Is MetaMask custodial or non-custodial?

In its standard setup, MetaMask is non-custodial, which means you control the wallet and recovery method.

Is MetaMask a hot wallet or a cold wallet?

It is a hot software wallet because it runs on an internet-connected phone or browser. You can reduce risk by pairing it with a Ledger or Trezor, but MetaMask itself is not a hardware wallet.

Does MetaMask give you a seed phrase?

Yes, the standard setup gives you a 12-word Secret Recovery Phrase. If you create the wallet through Google or Apple login, recovery works differently and depends on that linked account plus your MetaMask password.

Is MetaMask safe?

For a hot wallet, it is reasonably safe and has improved scam warnings, signing clarity, and approval controls. The main risks are still phishing, malicious approvals, fake sites, and compromised devices.

Which chains does MetaMask support?

Its strongest coverage is still on Ethereum and EVM networks such as Base, Arbitrum, Optimism, Polygon, BNB Chain, and Avalanche.

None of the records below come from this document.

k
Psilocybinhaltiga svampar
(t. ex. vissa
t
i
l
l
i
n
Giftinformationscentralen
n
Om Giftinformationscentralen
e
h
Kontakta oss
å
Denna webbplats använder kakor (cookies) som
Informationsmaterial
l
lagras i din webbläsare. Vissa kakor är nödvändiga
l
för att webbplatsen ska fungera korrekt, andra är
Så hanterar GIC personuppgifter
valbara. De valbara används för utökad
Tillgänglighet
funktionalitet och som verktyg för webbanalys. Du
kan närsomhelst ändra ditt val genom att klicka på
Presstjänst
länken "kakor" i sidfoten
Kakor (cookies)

It also now supports Bitcoin, Solana, and TRON, but those ecosystems are not always as deep or polished inside MetaMask as Ethereum-based use.

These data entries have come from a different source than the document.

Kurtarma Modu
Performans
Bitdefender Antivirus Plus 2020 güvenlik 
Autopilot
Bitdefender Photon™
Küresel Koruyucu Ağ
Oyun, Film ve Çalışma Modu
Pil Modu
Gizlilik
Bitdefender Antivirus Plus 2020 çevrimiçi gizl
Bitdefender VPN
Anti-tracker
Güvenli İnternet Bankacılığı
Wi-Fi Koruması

What fees does MetaMask charge?

The wallet is free to install, but users still pay network fees for onchain actions. MetaMask also charges a 0.875% fee on swaps, while buy and sell flows use partner providers and can add MetaMask and provider fees on top.

Does MetaMask require KYC?

Not for normal wallet creation or self-custody use. KYC can apply when you use third-party buy, sell, or off-ramp services inside MetaMask, depending on the provider and your region.

What happens if you lose your device or recovery method?

If you lose your device but still have your Secret Recovery Phrase, or your linked Google or Apple account plus MetaMask password, you can usually restore access on a new device. If you lose both the device and the recovery method tied to your setup, access can be permanently lost.